Add the United Federation of Teachers to the list of advocates for a different admissions process for New York City’s specialized high schools.

Joined by New York state Sen. Adriano Espaillat, Assembly Members Karim Camara and Ron Kim, UFT President Michael Mulgrew, announced the introduction of what they call a “bipartisan legislation” that would mandate the use of multiple academic measures to evaluate student applicants rather than the single multiple-choice test that determines admittance to specialized schools such as Stuyvesant, Bronx Science and Brooklyn Tech. The legislation also called for the revival of a summer program that offers help to students who scored just short of the cutoff point for admissions.

The prime Senate sponsor for the bill (S7738/A9979) is state Sen. Simcha Felder.

“The nation’s elite colleges—from Harvard and Princeton to Columbia and New York University—use multiple measures to evaluate students as part of their admissions process,” said Mulgrew in a statement. “But New York City continues to rely on a single, outmoded multiple-choice test for admission to its top academic high schools. Under the current admission system, Black and Hispanic students who represent 70 percent of our student body make up a tiny and declining proportion of the students in the three traditional ‘exam’ schools.”

“No one with real experience in New York City schools believes that out of roughly 52,000 Black and Hispanic eighth-graders, only 28 are worthy this year of a Stuyvesant education,” Mulgrew concluded.

Three years ago, the AmNews—in a joint effort with West Side Spirit and Our Town newspapers—reported on the dwindling numbers of Black and Hispanic students at the top three specialized high schools (Science, Stuyvesant and Tech). In the aftermath of that story, former Schools Chancellor Dennis Walcott and former New York City Mayor Michael Bloomberg defended the single-test admissions standard, with the latter saying there’s “nothing subjective about it.” It also compelled other local daily publications, like The New York Times, to also report on the low numbers of Blacks and Hispanics in specialized high schools.

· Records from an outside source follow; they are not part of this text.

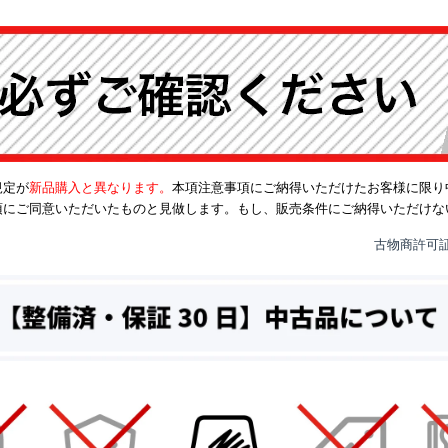
規定が
新品購入と異なります。
本項注意事項にご納得いただけたお客様に限り
項にご同意いただいたものと見做します。もし、販売条件にご納得いただけな
古物商許可証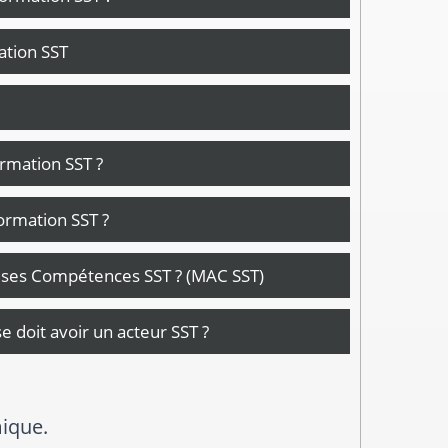
cation SST
ormation SST ?
ormation SST ?
r ses Compétences SST ? (MAC SST)
 doit avoir un acteur SST ?
es bonnes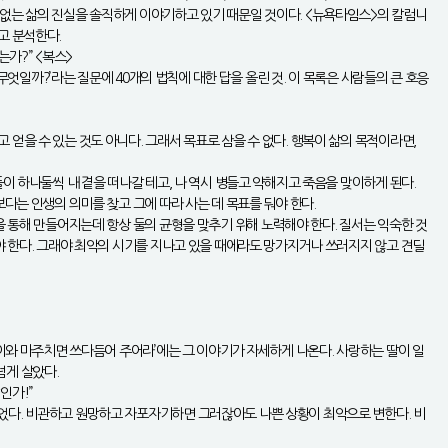
 없는 삶의 진실을 솔직하게 이야기하고 있기 때문일 것이다. <뉴욕타임스>의 칼럼니
고 분석한다.
가?” <복스>
무엇일까?’라는 질문에 40개의 법칙에 대한 답을 올린 것. 이 목록은 사람들의 큰 호응
얻을 수 있는 것도 아니다. 그래서 목표로 삼을 수 없다. 행복이 삶의 목적이라면,
이 하나둘씩 내 곁을 떠나갈 테고, 나 역시 병들고 약해지고 죽음을 맞이하게 된다.
다는 인생의 의미를 찾고 그에 따라 사는 데 목표를 둬야 한다.
을 통해 만들어지는데 항상 둘의 균형을 맞추기 위해 노력해야 한다. 질서는 익숙한 것
야 한다. 그래야 최악의 시기를 지나고 있을 때에라도 망가지거나 쓰러지지 않고 견딜
양이와 마주치면 쓰다듬어 주어라’에는 그 이야기가 자세하게 나온다. 사랑하는 딸이 일
넘게 살았다.
인가!”
얻었다. 비관하고 원망하고 자포자기하면 그러잖아도 나쁜 상황이 최악으로 변한다. 비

“One of the best things about going to public school in New York City is the great diversity in the classroom,” said Camara. “Not only do students get to learn the three Rs, but they learn about other cultures in an egalitarian way. That should be the case in our specialized highs schools as well. Unfortunately, students at those schools see very little diversity while they earn their top-notch education.

“With the passage of this bill, specialized high schools will be more available to students who demonstrate academic promise without lowering the level of academic excellence at these fine institutions,” concluded Camara.

According to, the Bronx High School of Science’s current ethnicity breakdown is 62 percent Asian, 23 percent white, 6 percent Hispanic and 3 percent Black. Stuyvesant High School’s breakdown is 73 percent Asian, 22 percent white, 2 percent Hispanic and 1 percent Black, while Brooklyn Technical High School’s is 61 percent Asian, 20 percent white, 8 percent Black and 8 percent Hispanic.

“As a parent and chair of the New York City education subcommittee, I share the concerns of other New York City parents about the current admission policies in place in our city’s top high schools,” said Felder. “While the SHSAT provides some measure of assessing a student’s academic strength, it does not speak to the talents and abilities of the whole child. This legislation is the first step in correcting this disparity,.”

“New York’s top high schools need an admissions policy based on intelligence, hard work and achievement—not an arbitrary, high stakes test that penalizes young people of color,” said Espaillat. “What does a single multiple-choice test prove, other than some students knew the testing strategies better than others? It is time to make a change, and we have an opportunity to create a system that is fair and accessible to all students. We owe our children nothing less.”